The first dataset is taken from the ‘Young in Norway’ survey conducted in 2002. The sample was nationwide and comprised students from 73 schools, representing a broad range of municipalities regarding industry structure and urbanity.19 The overall response rate was 92.3%. Ethical approval of the study was obtained from the Norwegian Social Science Data Services. Consent from the Ministry of Research and Education, the local school authorities and -boards were obtained. Detailed description of the design and procedures is published elsewhere.19 To obtain comparable datasets over time, we analyzed data from eighth to 10th grade only, resulting in a net sample of 5842 respondents from 2002.
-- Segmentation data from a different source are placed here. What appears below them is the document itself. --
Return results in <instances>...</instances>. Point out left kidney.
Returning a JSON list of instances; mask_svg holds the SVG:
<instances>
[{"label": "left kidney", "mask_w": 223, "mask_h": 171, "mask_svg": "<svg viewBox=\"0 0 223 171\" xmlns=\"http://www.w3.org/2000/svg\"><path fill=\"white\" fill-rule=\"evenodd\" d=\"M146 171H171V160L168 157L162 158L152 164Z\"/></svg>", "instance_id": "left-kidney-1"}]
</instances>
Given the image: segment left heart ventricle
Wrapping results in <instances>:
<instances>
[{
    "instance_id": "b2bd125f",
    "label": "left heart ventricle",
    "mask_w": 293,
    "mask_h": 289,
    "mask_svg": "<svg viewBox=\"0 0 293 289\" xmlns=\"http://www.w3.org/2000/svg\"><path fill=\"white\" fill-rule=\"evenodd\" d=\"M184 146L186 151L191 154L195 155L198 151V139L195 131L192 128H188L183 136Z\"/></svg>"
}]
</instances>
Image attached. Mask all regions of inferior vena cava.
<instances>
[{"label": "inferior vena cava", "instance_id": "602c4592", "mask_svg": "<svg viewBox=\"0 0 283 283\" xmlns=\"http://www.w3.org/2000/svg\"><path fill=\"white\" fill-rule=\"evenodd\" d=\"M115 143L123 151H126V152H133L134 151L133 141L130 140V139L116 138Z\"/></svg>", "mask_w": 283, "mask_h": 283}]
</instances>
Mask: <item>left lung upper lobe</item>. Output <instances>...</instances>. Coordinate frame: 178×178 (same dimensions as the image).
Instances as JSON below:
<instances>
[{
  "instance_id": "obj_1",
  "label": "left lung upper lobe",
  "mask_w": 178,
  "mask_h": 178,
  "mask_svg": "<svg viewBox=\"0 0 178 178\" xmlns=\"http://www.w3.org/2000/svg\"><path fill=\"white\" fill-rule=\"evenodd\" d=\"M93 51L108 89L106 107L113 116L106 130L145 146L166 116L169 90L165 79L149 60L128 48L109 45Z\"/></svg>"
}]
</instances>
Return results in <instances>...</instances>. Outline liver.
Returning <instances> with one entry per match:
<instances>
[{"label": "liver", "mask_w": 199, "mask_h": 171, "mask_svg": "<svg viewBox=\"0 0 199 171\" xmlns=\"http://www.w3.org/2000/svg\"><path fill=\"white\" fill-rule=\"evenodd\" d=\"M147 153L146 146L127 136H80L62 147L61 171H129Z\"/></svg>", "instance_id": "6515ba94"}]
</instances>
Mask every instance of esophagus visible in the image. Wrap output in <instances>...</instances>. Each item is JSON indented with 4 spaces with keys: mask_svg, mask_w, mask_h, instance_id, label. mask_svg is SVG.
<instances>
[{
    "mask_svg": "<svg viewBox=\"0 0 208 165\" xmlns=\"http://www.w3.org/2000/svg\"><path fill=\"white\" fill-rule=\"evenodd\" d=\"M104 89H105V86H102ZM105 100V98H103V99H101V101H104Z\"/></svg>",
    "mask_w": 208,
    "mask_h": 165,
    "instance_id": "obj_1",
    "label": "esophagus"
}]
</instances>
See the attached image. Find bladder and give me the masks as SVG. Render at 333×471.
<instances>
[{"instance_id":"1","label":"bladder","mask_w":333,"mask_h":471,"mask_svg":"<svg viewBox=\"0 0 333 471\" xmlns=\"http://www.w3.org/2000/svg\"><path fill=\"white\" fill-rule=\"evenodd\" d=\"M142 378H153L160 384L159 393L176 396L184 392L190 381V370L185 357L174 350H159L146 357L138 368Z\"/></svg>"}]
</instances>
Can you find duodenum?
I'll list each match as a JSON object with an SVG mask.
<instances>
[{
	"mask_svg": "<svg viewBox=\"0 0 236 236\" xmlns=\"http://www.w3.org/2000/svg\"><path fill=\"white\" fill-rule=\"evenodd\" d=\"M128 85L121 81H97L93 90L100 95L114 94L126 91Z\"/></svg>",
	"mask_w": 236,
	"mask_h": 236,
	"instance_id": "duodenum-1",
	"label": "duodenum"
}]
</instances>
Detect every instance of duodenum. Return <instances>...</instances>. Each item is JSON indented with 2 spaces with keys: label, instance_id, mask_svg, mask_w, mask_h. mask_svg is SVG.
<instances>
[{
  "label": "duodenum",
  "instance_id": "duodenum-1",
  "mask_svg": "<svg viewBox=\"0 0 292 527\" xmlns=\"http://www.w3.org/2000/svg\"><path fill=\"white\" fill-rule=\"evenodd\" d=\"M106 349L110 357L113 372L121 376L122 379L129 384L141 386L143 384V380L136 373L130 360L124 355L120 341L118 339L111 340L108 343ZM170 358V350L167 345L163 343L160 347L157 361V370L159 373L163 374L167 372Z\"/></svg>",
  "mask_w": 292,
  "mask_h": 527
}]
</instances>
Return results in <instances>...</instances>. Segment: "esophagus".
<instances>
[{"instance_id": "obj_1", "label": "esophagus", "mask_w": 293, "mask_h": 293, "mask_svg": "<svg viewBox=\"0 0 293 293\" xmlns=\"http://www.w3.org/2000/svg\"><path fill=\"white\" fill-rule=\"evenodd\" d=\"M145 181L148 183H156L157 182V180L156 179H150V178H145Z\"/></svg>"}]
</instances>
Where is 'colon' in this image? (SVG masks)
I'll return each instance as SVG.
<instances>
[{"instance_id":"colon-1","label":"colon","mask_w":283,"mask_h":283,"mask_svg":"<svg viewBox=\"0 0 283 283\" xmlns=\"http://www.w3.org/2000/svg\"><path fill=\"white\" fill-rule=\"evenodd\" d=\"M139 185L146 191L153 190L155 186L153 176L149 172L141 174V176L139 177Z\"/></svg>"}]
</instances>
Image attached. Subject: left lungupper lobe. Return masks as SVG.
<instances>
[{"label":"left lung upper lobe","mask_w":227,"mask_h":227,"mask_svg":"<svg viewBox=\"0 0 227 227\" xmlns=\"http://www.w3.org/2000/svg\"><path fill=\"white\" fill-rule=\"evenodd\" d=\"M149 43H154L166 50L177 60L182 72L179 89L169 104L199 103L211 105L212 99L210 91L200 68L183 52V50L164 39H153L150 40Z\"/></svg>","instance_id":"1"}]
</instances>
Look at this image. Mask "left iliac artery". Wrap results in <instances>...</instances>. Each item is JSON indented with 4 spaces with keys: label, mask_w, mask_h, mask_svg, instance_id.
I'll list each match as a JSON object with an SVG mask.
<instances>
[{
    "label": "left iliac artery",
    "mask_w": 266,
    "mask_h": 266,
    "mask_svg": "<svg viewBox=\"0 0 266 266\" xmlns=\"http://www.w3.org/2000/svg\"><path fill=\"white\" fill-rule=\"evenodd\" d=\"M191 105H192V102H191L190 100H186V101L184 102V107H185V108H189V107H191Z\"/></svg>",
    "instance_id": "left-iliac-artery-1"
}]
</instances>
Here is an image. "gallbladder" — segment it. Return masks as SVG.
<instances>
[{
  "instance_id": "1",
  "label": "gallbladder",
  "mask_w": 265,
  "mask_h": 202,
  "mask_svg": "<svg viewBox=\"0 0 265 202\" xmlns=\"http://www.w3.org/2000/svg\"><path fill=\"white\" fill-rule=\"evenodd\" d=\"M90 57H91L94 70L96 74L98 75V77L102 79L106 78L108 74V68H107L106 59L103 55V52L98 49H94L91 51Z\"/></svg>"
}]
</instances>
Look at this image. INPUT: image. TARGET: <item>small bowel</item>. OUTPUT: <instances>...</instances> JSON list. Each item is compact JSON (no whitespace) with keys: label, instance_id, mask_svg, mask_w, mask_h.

The second dataset comprises a series of cross-sectional school surveys conducted in 54 municipalities across Norway in 2017 and 2018. These surveys are part of a quality assured and standardized system designed to conduct local surveys of adolescents in Norway, ‘Young Data’.20 The purpose is to monitor living conditions, including mental health among the adolescents in a local context. Ethical approval of the study was obtained from the Norwegian Social Science Data Services. Detailed description of the surveys is provided elsewhere.20 The overall response rate in secondary school is 82%, and our sample of students participating in the 2017 and 2018 surveys comprised a total of 29 063 respondents in grades 8 through 10. In sum, the two datasets include responses from 34 905 students in secondary school.

Variables

Self-harm

In the 2002 survey, the students were asked, ‘Have you ever intentionally taken an overdose with pills or in any other way tried to harm yourself?’ Response categories were ‘Yes, less than 1 year ago’, ‘Yes, more than 1 year ago’ and ‘No, never’. The variable was re-coded into a dichotomous variable, reflecting past 12 months self-harm, to match the variable in the 2017/18 surveys. Here, the question was asked under the subheading ‘Self-harm’: ‘Have you tried to harm yourself in the past 12 months?’ with the response categories ‘Yes’ and ‘No’.

Socio-demographics

Gender and school grade (proxy for age) were included. Urban–rural dwelling was based on information about the municipality to which the school belonged and categorized into the following: big city (i.e. >100 000 inhabitants); medium sized city (50 000–100 000 inhabitants); small city (15 000–50 000 inhabitants); town (5000–15 000 residents); and village/countryside (<5000 inhabitants). Perceived family economy was assessed by the item: ‘How is the economic situation in your family over the past two years?’ and five response categories included ‘Very good all the time’, ‘Mainly good’, ‘Neither good nor poor’, ‘Mainly poor’ and ‘Very poor all the time’.

Anti-social behavior

Four items regarding frequency of anti-social behavior were retrieved from National Youth Longitudinal Study (NYLS).21 They were vandalism; not paying for tickets; school truancy; and spending the night away from home without your parents knowing where you were. The reference period was the last year. Response categories were: ‘Never’, ‘once’, ‘2–5 times’, ‘6–10 times’ and ‘11 times or more’. These variables were re-coded into semi-continuous measures (taking the values 0, 1, 4, 8 and 15, respectively), and added into a sum-score, ranging from 0 to 60.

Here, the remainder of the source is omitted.